Records for the task:
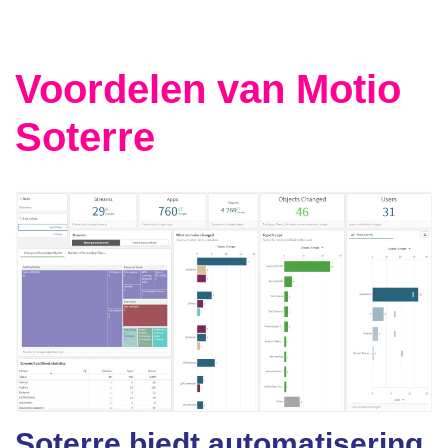
Voordelen van Motio
Soterre
Soterre biedt automatisering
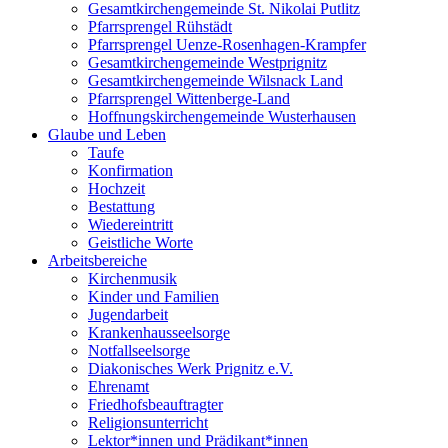
Gesamtkirchengemeinde St. Nikolai Putlitz
Pfarrsprengel Rühstädt
Pfarrsprengel Uenze-Rosenhagen-Krampfer
Gesamtkirchengemeinde Westprignitz
Gesamtkirchengemeinde Wilsnack Land
Pfarrsprengel Wittenberge-Land
Hoffnungskirchengemeinde Wusterhausen
Glaube und Leben
Taufe
Konfirmation
Hochzeit
Bestattung
Wiedereintritt
Geistliche Worte
Arbeitsbereiche
Kirchenmusik
Kinder und Familien
Jugendarbeit
Krankenhausseelsorge
Notfallseelsorge
Diakonisches Werk Prignitz e.V.
Ehrenamt
Friedhofsbeauftragter
Religionsunterricht
Lektor*innen und Prädikant*innen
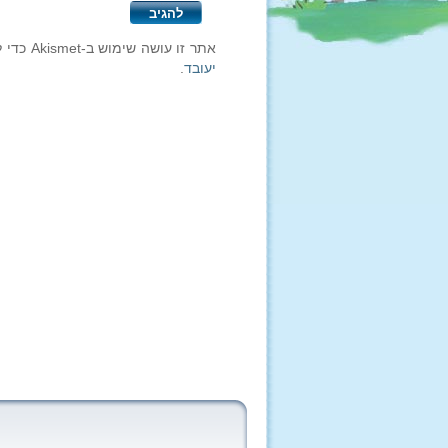
אתר זו עושה שימוש ב-Akismet כדי לסנן תגובות זבל.
יעובד
.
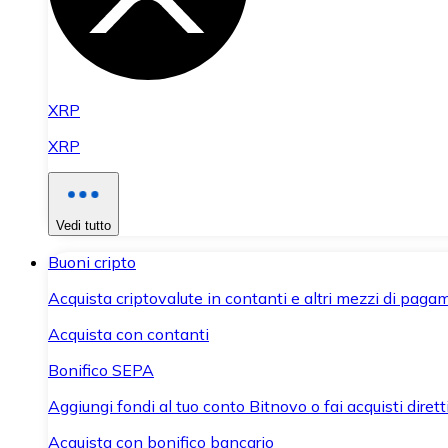
XRP
XRP
Vedi tutto
Buoni cripto
Acquista criptovalute in contanti e altri mezzi di paga
Acquista con contanti
Bonifico SEPA
Aggiungi fondi al tuo conto Bitnovo o fai acquisti dirett
Acquista con bonifico bancario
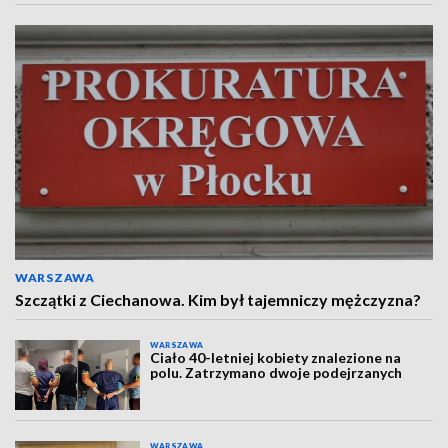
WARSZAWA
Szczątki z Ciechanowa. Kim był tajemniczy mężczyzna?
WARSZAWA
Ciało 40-letniej kobiety znalezione na
polu. Zatrzymano dwoje podejrzanych
WARSZAWA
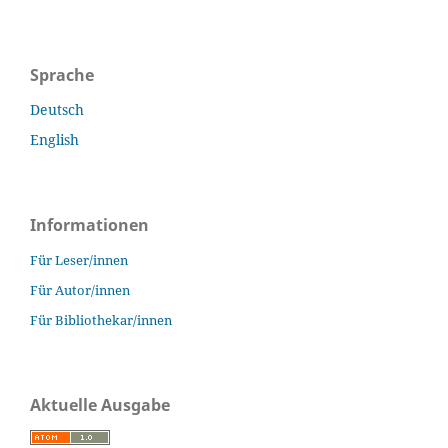
Sprache
Deutsch
English
Informationen
Für Leser/innen
Für Autor/innen
Für Bibliothekar/innen
Aktuelle Ausgabe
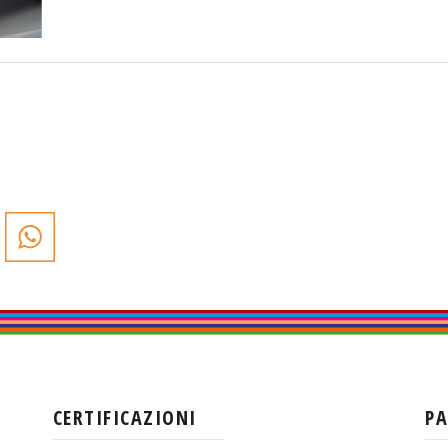
CERTIFICAZIONI
P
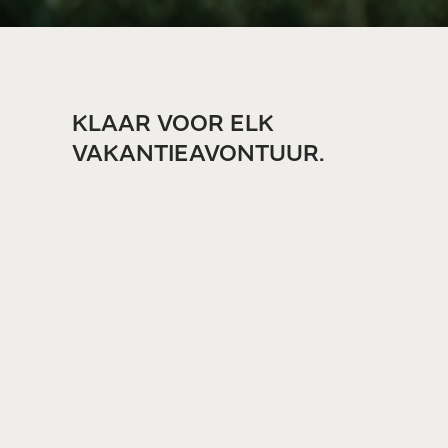
KLAAR VOOR ELK
VAKANTIEAVONTUUR.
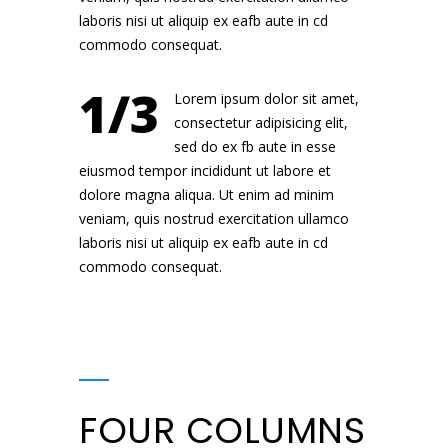
laboris nisi ut aliquip ex eafb aute in cd
commodo consequat.
1/3
Lorem ipsum dolor sit amet,
consectetur adipisicing elit,
sed do ex fb aute in esse
eiusmod tempor incididunt ut labore et
dolore magna aliqua. Ut enim ad minim
veniam, quis nostrud exercitation ullamco
laboris nisi ut aliquip ex eafb aute in cd
commodo consequat.
FOUR COLUMNS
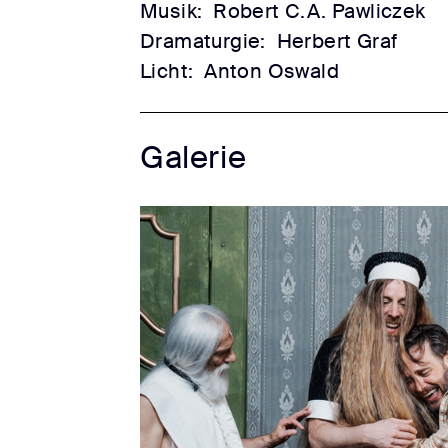
Musik:
Robert C.A. Pawliczek
Dramaturgie:
Herbert Graf
Licht:
Anton Oswald
Galerie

Task brief:
From the line containing "Für Autor/innen" through the last line of the data above, write out every line word for word, and nothing else. Do not include the pictures.

Response area:
Für Autor/innen
Für Bibliothekar/innen
Aktuelle Ausgabe
CERTIFICAZIONI
P
KLAAR VOOR ELK
VAKANTIEAVONTUUR.
laboris nisi ut aliquip ex eafb aute in cd
commodo consequat.
1/3
Lorem ipsum dolor sit amet,
consectetur adipisicing elit,
sed do ex fb aute in esse
eiusmod tempor incididunt ut labore et
dolore magna aliqua. Ut enim ad minim
veniam, quis nostrud exercitation ullamco
laboris nisi ut aliquip ex eafb aute in cd
commodo consequat.
FOUR COLUMNS
Musik:
Robert C.A. Pawliczek
Dramaturgie:
Herbert Graf
Licht:
Anton Oswald
Galerie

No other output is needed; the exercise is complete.